In the case of vendors supplying a restaurant with fresh produce or dairy, compliance with food safety standards takes center stage. Compliance checks will vary depending on the type of vendor and industry. A good policy should account for all the relevant compliance measures.
Vendors come in all shapes and sizes. Before signing with a vendor, negotiate terms and conditions, pricing, and deadlines. You can specify and formalize all of these via a contract or service-level agreement (SLA) tailored to each vendor.
Vendor management policies help enormously in the process of drawing up effective and foolproof contracts. For instance, company policy can dictate that multiple managers and an attorney check a contract.
A vendor policy typically covers payment terms as well. For example, a business may have a policy of paying vendors up to 30 days after receiving the invoice to ensure sufficient funds are available to honor the payment.
There’s no need to write every vendor contract from scratch. Save time by developing policies for basic contracts and agreements that are easy to adapt for specific vendors.
To reach its goals, a business must expect certain standards from vendors.
If a manufacturer relies on a vendor for components, late deliveries will hold up the production line. When a business uses the services of a third-party marketing consultant, performance metrics will identify whether the vendor is living up to its promises.
The only way to know if a vendor has reached its goals is to set KPIs (key performance indicators) and track vendor activity on an ongoing basis. You can accomplish this with the help of vendor ratings.

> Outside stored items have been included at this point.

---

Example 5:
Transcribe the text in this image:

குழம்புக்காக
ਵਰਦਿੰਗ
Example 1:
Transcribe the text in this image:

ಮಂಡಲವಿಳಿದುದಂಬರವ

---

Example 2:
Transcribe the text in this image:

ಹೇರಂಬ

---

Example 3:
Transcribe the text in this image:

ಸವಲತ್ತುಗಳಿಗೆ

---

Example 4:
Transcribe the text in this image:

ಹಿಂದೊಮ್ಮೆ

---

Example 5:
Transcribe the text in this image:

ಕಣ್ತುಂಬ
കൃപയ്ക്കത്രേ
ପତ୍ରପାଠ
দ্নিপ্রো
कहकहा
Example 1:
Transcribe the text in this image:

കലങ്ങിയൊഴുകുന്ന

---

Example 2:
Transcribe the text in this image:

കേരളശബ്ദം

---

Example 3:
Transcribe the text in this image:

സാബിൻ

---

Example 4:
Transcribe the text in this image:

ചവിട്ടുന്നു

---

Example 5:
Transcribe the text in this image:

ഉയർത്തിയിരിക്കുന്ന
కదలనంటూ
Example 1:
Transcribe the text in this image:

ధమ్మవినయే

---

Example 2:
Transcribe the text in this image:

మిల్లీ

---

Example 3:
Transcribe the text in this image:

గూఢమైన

A good vendor management policy always includes a rating system, whether it be a vendor scorecard or another method, to monitor vendor performance.
There’s no such thing as smooth sailing when it comes to vendor management. Problems inevitably arise, even with the best vendors. That’s why it’s important to have contingency plans in place.

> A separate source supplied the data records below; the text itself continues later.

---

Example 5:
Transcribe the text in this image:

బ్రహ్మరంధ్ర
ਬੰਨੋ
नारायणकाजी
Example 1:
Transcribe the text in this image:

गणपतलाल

Some issues don’t require an immediate resolution. In other cases, a problem with a vendor may be urgent, and your organization will have to deal with it immediately to maintain business operations. For example, a problem with a critical third-party software system outside of office hours demands the attention of the vendor — even if it’s 2 a.m.

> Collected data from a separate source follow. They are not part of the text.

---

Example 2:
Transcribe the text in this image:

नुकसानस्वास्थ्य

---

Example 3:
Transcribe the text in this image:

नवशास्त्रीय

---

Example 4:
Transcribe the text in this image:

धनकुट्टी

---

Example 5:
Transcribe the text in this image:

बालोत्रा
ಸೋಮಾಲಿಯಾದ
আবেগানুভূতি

Create vendor management policies that identify the owners, stakeholders, and necessary steps for possible eventualities, starting with critical emergencies and working down to less immediate issues.
Good vendors are like gold. But you can ensure ongoing quality and positive communication only if you’re on top of vendor performance. That’s why vendor management policies should incorporate regular vendor reviews.
Reviewing vendor performance doesn’t have to be complicated or time-consuming. The fastest way to get feedback is via review questionnaires for employees who work with the vendor. You can easily create vendor performance reviews with the help of online form templates and send them to the relevant employees at regular intervals.
The frequency of vendor reviews will depend on your business and the type of vendor. It may be necessary to review some vendors once every year or quarter; others may require a review once a month. A powerful vendor management policy has built-in guidelines about how and when to conduct reviews, who should participate, and how the organization will examine and act on results.
What’s your vendor management policy?
The leased coffee machine breaks down at 11 a.m. Critical vendor software is acting up. A vendor has ended their contract, and you need to find a replacement. These are just some of the challenges that arise with vendor management. In all of these instances and more, you’ll find that creating solid vendor management policies will guide the way to the best result.
Rather than resorting to crisis mode, get your vendor management policies in place today, and your business will be in an excellent position to handle vendors, no matter what happens.